[Materials provided Boundary: Start]
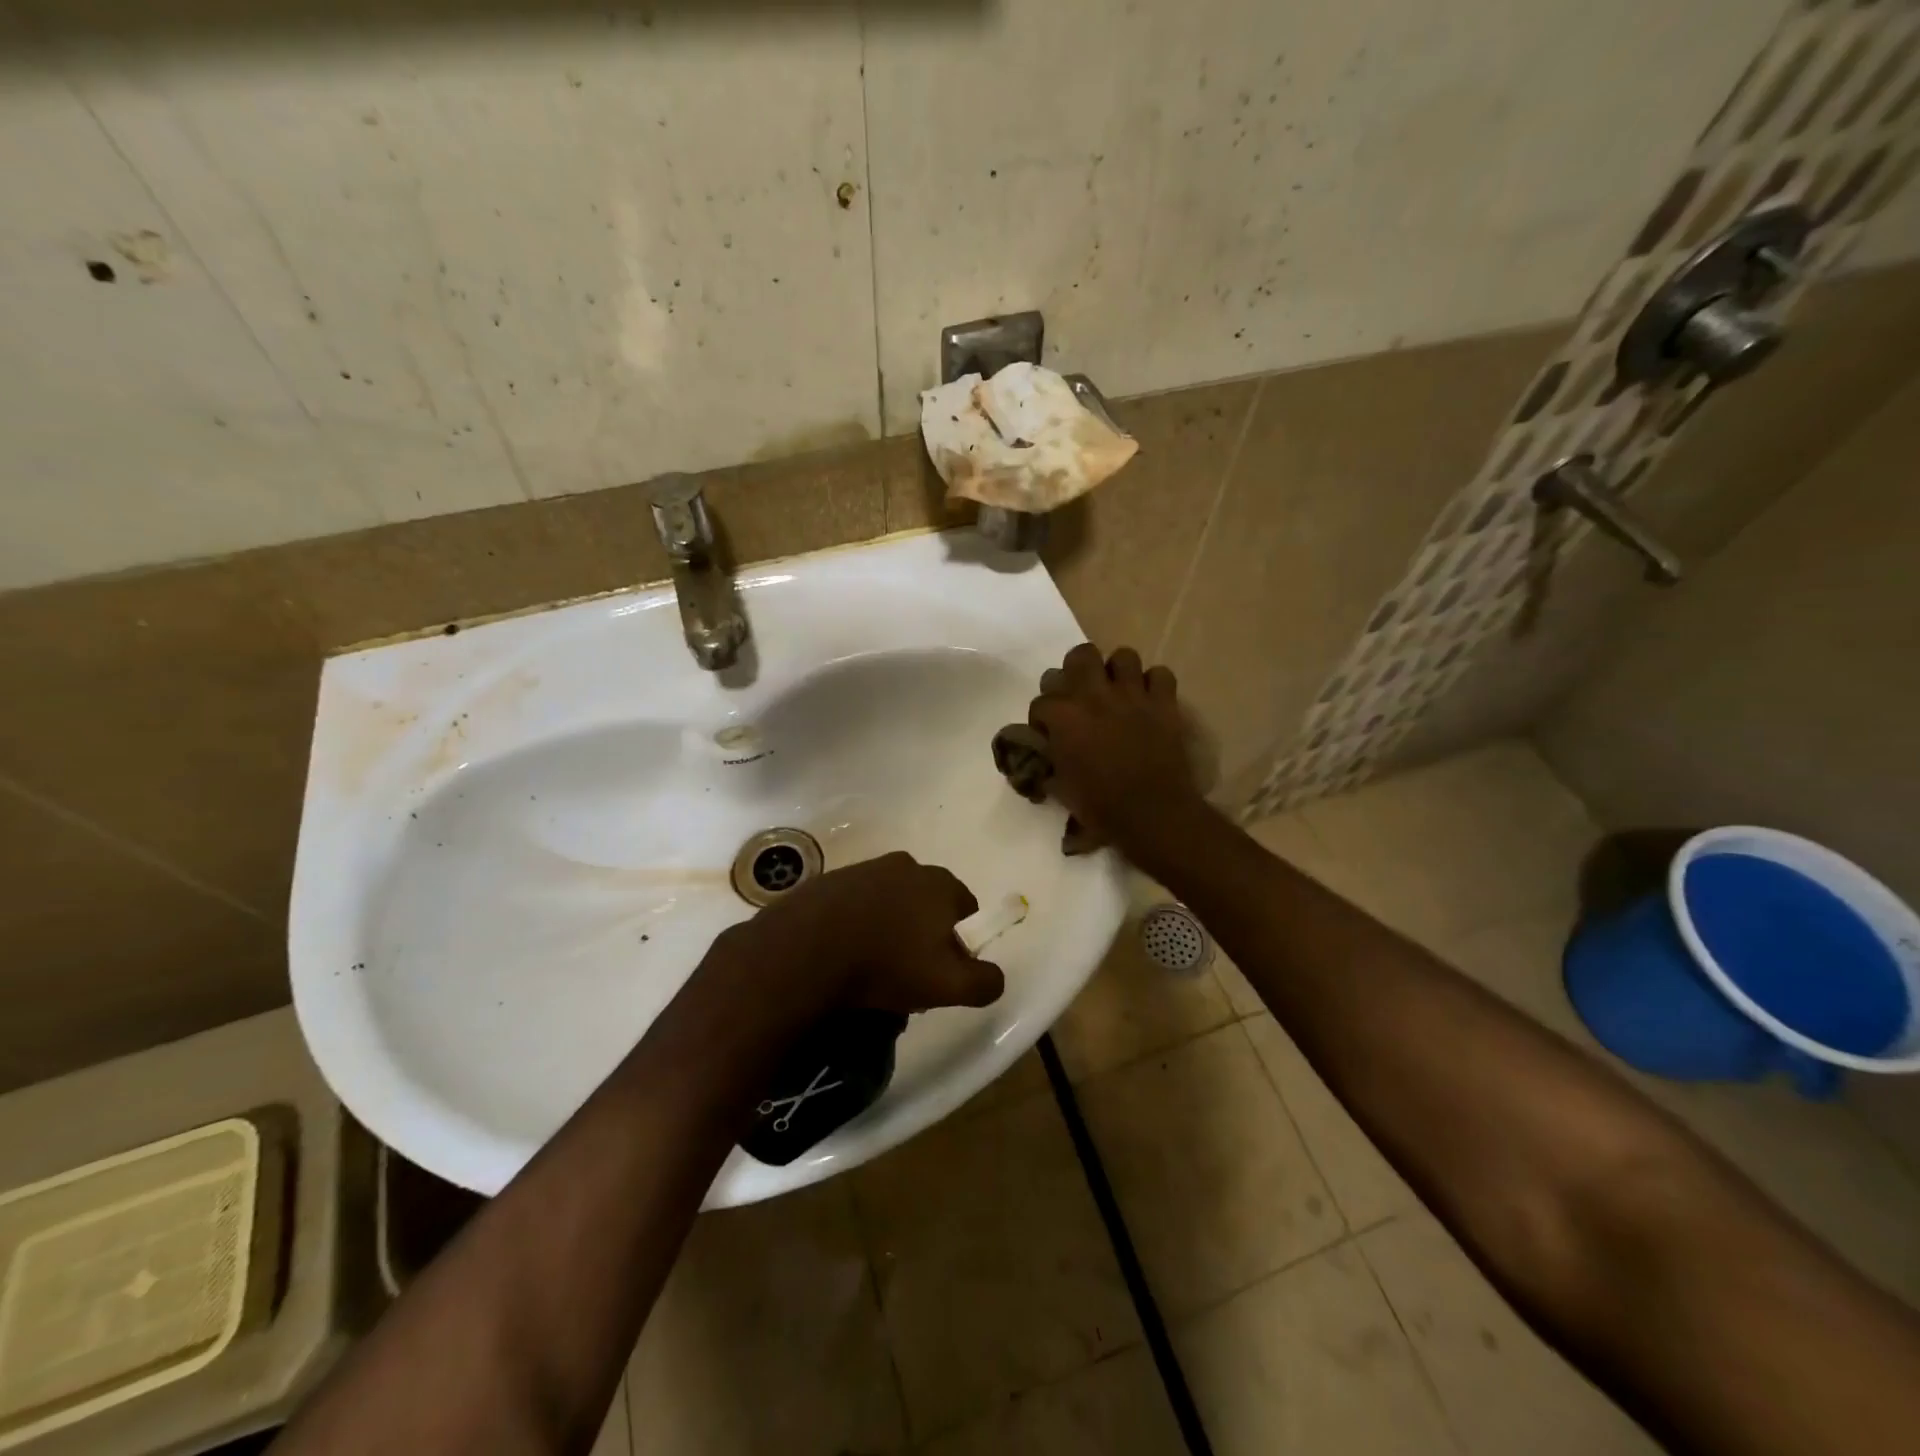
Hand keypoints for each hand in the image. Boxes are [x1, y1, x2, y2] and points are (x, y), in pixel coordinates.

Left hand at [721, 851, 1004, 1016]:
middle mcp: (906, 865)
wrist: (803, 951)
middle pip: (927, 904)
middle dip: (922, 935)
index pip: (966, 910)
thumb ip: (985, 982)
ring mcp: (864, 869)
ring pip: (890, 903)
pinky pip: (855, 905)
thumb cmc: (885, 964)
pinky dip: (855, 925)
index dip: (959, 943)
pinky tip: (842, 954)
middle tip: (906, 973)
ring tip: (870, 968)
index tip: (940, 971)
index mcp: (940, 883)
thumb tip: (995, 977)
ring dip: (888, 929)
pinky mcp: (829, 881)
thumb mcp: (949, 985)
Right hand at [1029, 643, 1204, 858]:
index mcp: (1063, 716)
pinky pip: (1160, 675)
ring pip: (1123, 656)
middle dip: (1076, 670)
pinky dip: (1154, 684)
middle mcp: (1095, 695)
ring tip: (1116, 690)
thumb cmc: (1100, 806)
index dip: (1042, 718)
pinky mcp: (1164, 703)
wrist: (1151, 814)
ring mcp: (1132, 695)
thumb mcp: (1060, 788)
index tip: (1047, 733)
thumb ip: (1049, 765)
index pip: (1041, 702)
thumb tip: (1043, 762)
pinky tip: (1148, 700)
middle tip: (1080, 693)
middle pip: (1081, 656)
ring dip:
[Materials provided Boundary: End]
Problem description:
Repeat the entries faithfully. Any picture gets left out.

Result:
Hand keypoints for each hand in the image. Boxes are [x1, y1, x2, y2] and points are (x, y), in pixel coordinates.

Left hand at [721, 851, 1004, 1016]:
middle mcp: (906, 865)
wrist: (803, 951)
middle pip: (927, 904)
middle dip: (922, 935)
index pip: (966, 910)
thumb ip: (985, 982)
ring mcp: (864, 869)
ring pip: (890, 903)
pinky pip: (855, 905)
thumb cmc: (885, 964)
pinky dip: (855, 925)
index dip: (959, 943)
pinky tip: (842, 954)
middle tip: (906, 973)
ring tip: (870, 968)
index tip: (940, 971)
index mcp: (940, 883)
thumb tip: (995, 977)
ring dip: (888, 929)
pinky mcp: (829, 881)
thumb mcp: (949, 985)
Right hand at [1029, 643, 1204, 858]:
index mcp: (1063, 716)
pinky pip: (1160, 675)
ring pip: (1123, 656)
middle dip: (1076, 670)
pinky dip: (1154, 684)
middle mcp: (1095, 695)
ring tip: (1116, 690)
thumb cmc: (1100, 806)
index dip: (1042, 718)
pinky mcp: (1164, 703)
wrist: (1151, 814)
ring mcp: (1132, 695)
thumb mcp: (1060, 788)
index tip: (1047, 733)
thumb ip: (1049, 765)
index pip: (1041, 702)
thumb tip: (1043, 762)
pinky tip: (1148, 700)
middle tip: (1080, 693)
middle pip: (1081, 656)
ring dip:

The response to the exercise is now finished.